The map was done at Eastern Carolina University and I have no idea if tax dollars were used. If so, I've gotten my share of the cost out of it.
The map correctly IDs Milwaukee (and the shoreline along Lake Michigan) as an outlying "soda" region...although I'll say that, perhaps due to lots of Milwaukee-area folks attending college there, "soda" never sounded odd in Madison either. No idea as to why we're a soda island, though.
Not so sure about the "gyros/hero" thing: the two meat-in-bread items are different in shape, contents, even how you eat them. I think it's likelier that "hero" got attached to the sandwich via size (you have to be a hero to eat a big sandwich...or something like that). Basically, a hero's as much like a gyros as it is like a taco...and no one calls any sub-style sandwich a taco!

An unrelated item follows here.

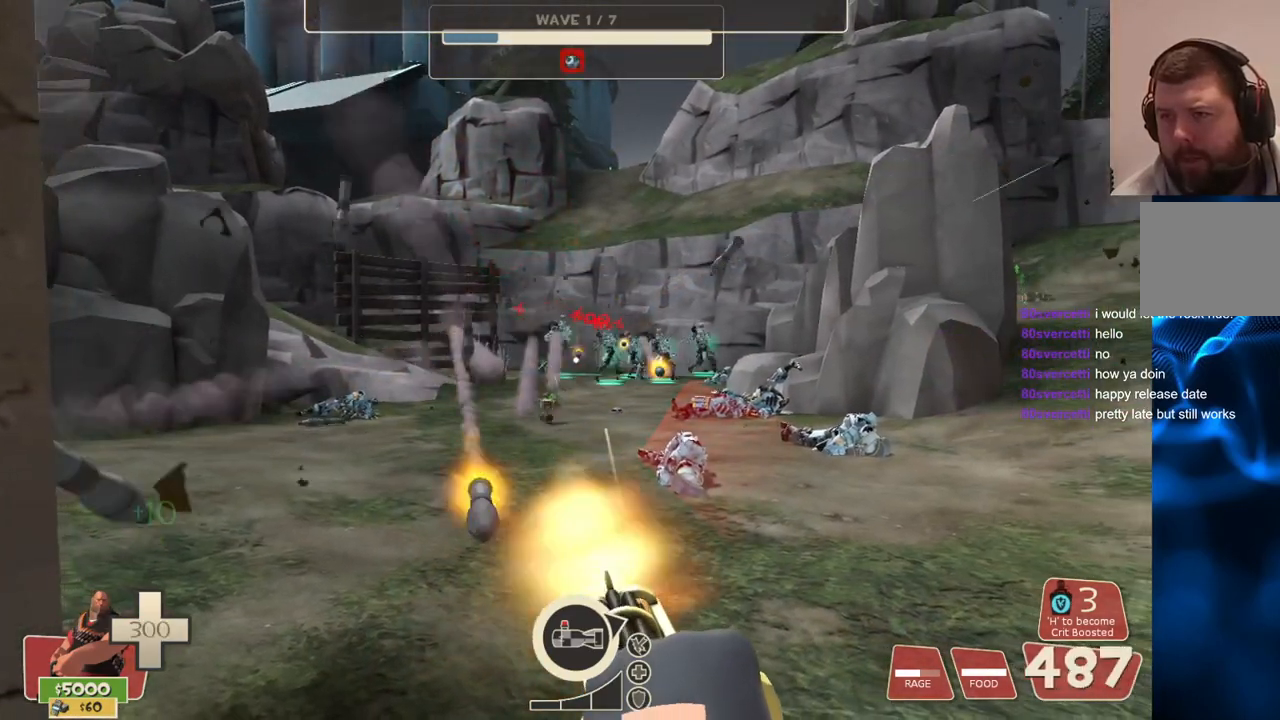
{"buttons": ["L2", "R2"], "left_stick": "center", "right_stick": "center", "events": []}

Dammit this is making me hungry...
I live and grew up in South Florida and was truly horrified the first time I heard someone call a soda "pop". I was taking their order while waitressing (my first job) and had to ask them to repeat their request several times. Even still, I was confused. Pop? What the heck is that? Now, since I don't drink the stuff you can call it what you like, but soda is what is always referred to by me.
And subs are where it's at in my vernacular. Also, I prefer my peanut butter chunky, which is typically southern but since So Florida is such an outlier of southern behavior sometimes I get the eyebrow for that.